И как-то раз, ты встретила меня у моего подъезда, ждала несколько часов, сгорела до красна под солнцем и, даже несмотря на это, была всё так же хороша, как в тот день нашей первой встречи, на мутных посиделках у кого-то из друзей, тогда там были все, кто мог прийти и, вроде, даже те, кто и не мог, но всё-таки пришёл. Мы пили что-то горькое и злое, кто-то курил, кто-то кого-то уводил куда-то, а мы сидели, друг напротив друга и строили друг другу глазки, кто во что горазд. Я вот не помню, во что тогда горазд был я, я помню только, что в прихожей, после резких диалогов, я навалял твоему, на тот день, бойфренду. Да, кто бы мог сейчас сказать, что в те года я мог так запросто вцепиться в шею голыми зубами, не говоря уже о том, чтобы содрать костяшки кулаков. Всё за тебя. И ты тогда, конечно же, ушла, конечно с ним, а как иначе? И мне запала в душу, я отыскал тебя спустя всего неделю, позвал тебя в кино, на то, что было, я угостил тебя мороженым, коктейлем и каким-то анекдотом. И перед расставанием я подарил тебе цветок, купил в ларьке, пока ты уминала бургер, сказал, что жду хотя бы поцелуя. И ты со смехом и с коварно красными щеками, всплеснув руками, скрылась за парадной дверью. И вскоре я позвал тебя к себе, я был настойчив, был влюблён. И вот, ты вновь стояла предо мной, такая милая, такая похудевшая, с печально виноватыми глазами, ты поздоровалась и, кажется, не знала, что же делать дальше. Мы сели на скамеечку и, под палящим солнцем, ты произнесла:

– Я тебя прощаю, если дело в этом. – Сказала ты и, кажется, твой голос дрогнул. – Ты победил, вернись ко мне, пожалуйста! – Теперь я чётко видел, как по щекам её стекали слёзы. – Не надо тысячи китов.

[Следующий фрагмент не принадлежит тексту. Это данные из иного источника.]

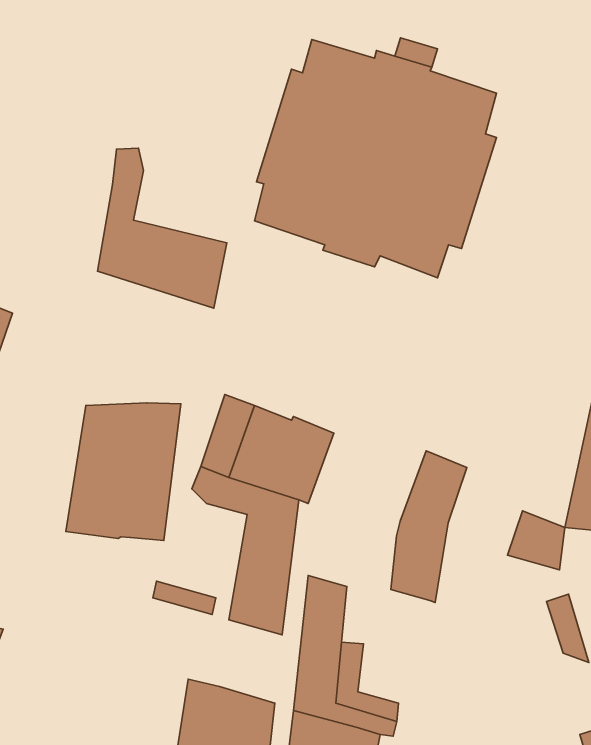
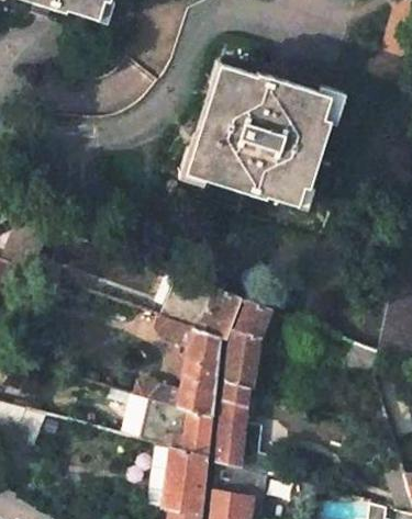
building: [98,148,227,308] -> none
building: [66,403,181,541] -> none
building: [391,451,467,602] -> [225,301,270,391]
building: none -> [151,407,210,459]

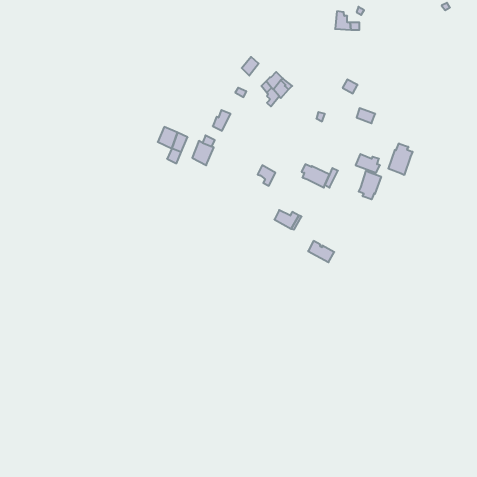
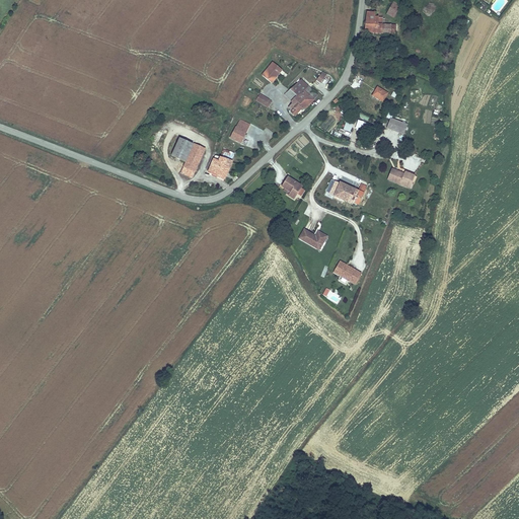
building: [388,143,413,175] -> none
building: [359,171,381,199] -> none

– Нет, дело не в этом, – ответил я, – уже не в этом. – И я чувствовал себя предателем, мне было больно смотреть на тебя, ведь ты сломалась, ты предала сама себя, ты отошла от принципов, наверное, ты потеряла себя, где-то в этой ловушке с китами. Ты поняла нелепость своего каприза, ты поняла несоответствие того, на что себя сама ты обрекла, с тем, в чём я был неправ. Я не снимаю с себя той вины и именно поэтому я доведу всё до логического завершения, до тысячи китов. – Потерпи ещё немного, осталось чуть-чуть, гораздо меньше, чем уже прошло. – Сказал я тебе и погладил по голове. И после встал, чтобы идти домой, мне нужно было работать.

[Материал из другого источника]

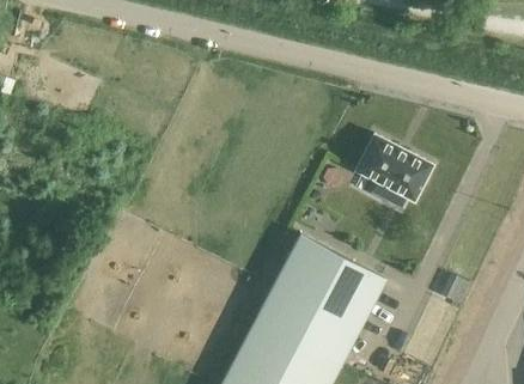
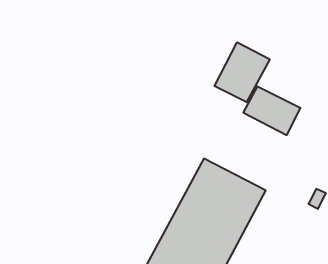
building: none -> [214,42,270,102]

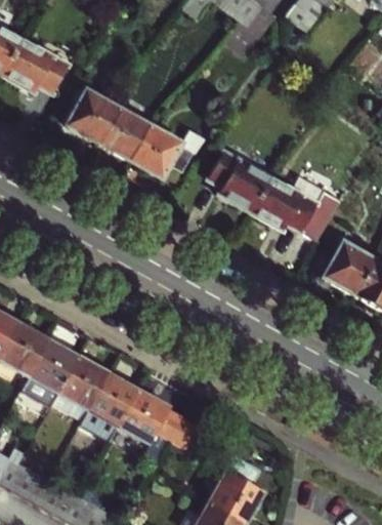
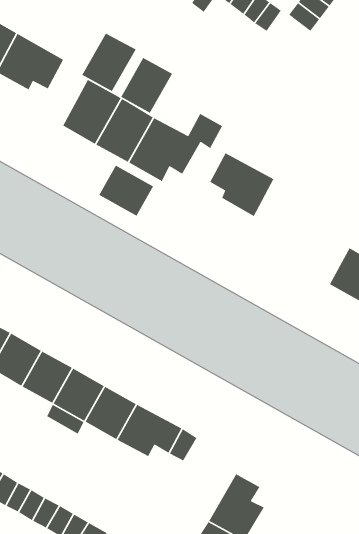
building: none -> [81,32,137,92]
building: none -> [120,57,173,114]
building: none -> [98,164,154,217]
building: [250,175,335,241] -> none

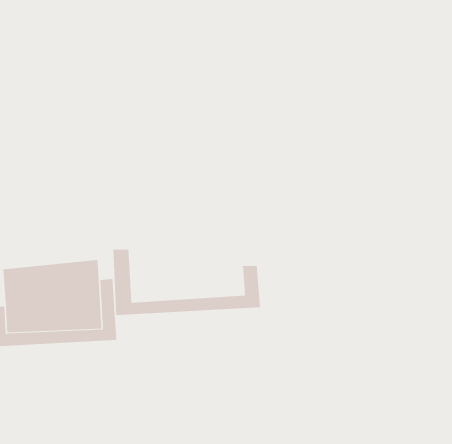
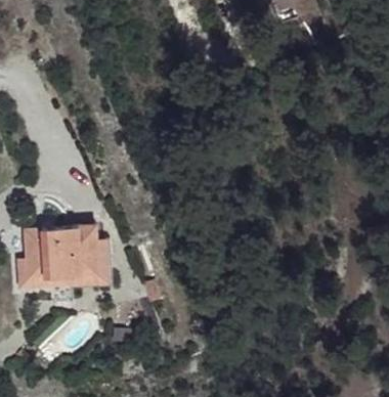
building: [113,249,260,316] -> none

– Постой! – остановила меня ты. – Вернись, пожалуйста, сядь рядышком со мной, ещё на несколько минут.

И я вернулся, пересилил себя, вернулся. В твоём голосе было отчаяние, в твоём голосе, наверное, не было больше надежды. Я сел рядом и посмотрел туда, где небо.

– Когда ты ушёл, я думала, что всё делаю правильно, ведь ты… ты сделал то, что ты сделал. И я чувствовала себя победителем, я думала, что накажу тебя, что невозможное – это лучшее наказание, которое может быть. Я чувствовала свободу и силу, я верила в то, что делаю, я ждала, когда раздастся звонок и ты скажешь мне какую-либо чушь, ты упадёшь, допустим, на колени, попросить вновь прощения и, я великодушно, толкнув что-нибудь пафосное о предательстве, прощу тебя. Да, я хотела быть твоей хозяйкой. Но время шло, а ты всё не звонил, не приходил, не возвращался и, не говорил: «Прости». И, как-то утром, я вдруг поняла, что поступила словно дура, эгоистичная, взбалмошная дура! Я показала тебе, что не люблю тебя, хоть это было с точностью наоборот, я проявила жестокость, я поступила хуже, чем ты! И если ты всего лишь поддался искушению, то я своим поступком предала любовь! И мне так было больно и противно, мне было одиноко и такая слякоть на душе! Тогда я поняла, как сильно я тебя люблю, тогда ко мне пришёл страх тебя потерять насовсем. – Ты замолчала, сдерживая слёзы.